* **Your goal**
Across the whole listing, filter for the string "Close" and copy every line that has it.

* **Material for this task**
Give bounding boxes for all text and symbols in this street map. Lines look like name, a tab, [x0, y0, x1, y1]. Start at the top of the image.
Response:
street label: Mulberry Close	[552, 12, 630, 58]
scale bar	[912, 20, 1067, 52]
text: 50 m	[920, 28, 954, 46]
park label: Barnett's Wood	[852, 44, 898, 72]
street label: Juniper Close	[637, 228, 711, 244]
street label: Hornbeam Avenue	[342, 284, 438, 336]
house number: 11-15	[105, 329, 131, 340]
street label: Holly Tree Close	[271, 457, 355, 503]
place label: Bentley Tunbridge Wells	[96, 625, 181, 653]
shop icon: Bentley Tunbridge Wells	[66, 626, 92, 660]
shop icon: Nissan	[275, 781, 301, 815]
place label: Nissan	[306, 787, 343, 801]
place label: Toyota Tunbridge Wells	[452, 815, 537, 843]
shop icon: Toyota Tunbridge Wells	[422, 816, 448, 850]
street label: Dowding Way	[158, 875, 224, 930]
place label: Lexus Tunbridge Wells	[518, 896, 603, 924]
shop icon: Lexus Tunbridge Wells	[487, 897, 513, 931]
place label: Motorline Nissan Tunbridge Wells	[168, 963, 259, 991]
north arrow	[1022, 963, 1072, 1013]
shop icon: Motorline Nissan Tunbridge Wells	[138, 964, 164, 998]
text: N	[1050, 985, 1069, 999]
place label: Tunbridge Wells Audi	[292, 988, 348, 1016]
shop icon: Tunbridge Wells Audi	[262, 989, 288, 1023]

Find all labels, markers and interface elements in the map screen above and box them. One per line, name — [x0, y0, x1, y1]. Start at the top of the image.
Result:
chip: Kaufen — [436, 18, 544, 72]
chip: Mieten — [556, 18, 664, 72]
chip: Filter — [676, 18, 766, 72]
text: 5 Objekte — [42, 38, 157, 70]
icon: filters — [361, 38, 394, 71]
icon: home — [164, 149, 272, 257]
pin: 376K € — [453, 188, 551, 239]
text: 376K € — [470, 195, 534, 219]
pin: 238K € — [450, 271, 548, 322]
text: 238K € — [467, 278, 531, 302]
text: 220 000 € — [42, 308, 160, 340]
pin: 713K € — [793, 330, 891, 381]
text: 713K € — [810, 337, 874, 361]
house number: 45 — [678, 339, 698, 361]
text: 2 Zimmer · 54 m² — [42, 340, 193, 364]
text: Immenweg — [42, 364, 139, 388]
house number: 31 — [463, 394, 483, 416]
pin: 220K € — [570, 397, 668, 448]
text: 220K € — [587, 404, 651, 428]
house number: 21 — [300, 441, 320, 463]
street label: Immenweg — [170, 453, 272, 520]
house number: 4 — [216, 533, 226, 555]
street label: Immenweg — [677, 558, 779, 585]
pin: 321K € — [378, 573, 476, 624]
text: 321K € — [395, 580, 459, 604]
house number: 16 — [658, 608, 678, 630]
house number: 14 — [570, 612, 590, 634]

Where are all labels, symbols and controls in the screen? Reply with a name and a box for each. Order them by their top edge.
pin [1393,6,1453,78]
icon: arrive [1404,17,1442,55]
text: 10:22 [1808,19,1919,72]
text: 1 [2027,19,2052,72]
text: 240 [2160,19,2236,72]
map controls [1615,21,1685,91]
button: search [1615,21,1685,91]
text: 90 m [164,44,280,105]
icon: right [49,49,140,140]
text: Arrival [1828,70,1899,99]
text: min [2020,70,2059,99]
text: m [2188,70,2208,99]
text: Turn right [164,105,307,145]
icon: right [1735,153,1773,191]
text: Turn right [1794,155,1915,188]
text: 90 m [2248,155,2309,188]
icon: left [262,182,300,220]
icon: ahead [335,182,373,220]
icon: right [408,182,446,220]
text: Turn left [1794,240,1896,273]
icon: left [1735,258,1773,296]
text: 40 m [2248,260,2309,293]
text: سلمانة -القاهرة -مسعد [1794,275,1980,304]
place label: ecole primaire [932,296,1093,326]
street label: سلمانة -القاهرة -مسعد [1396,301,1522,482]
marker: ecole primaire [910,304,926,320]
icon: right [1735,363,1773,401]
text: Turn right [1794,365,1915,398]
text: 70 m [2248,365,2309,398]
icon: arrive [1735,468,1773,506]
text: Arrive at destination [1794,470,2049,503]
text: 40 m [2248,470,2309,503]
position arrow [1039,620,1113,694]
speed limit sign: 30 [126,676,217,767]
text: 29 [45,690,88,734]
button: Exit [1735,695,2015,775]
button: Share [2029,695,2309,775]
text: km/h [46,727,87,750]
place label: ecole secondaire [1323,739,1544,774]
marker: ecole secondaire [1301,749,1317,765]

* **Task result**
street label: Mulberry Close	[552, 12, 630, 58]
street label: Juniper Close	[637, 228, 711, 244]
street label: Holly Tree Close	[271, 457, 355, 503]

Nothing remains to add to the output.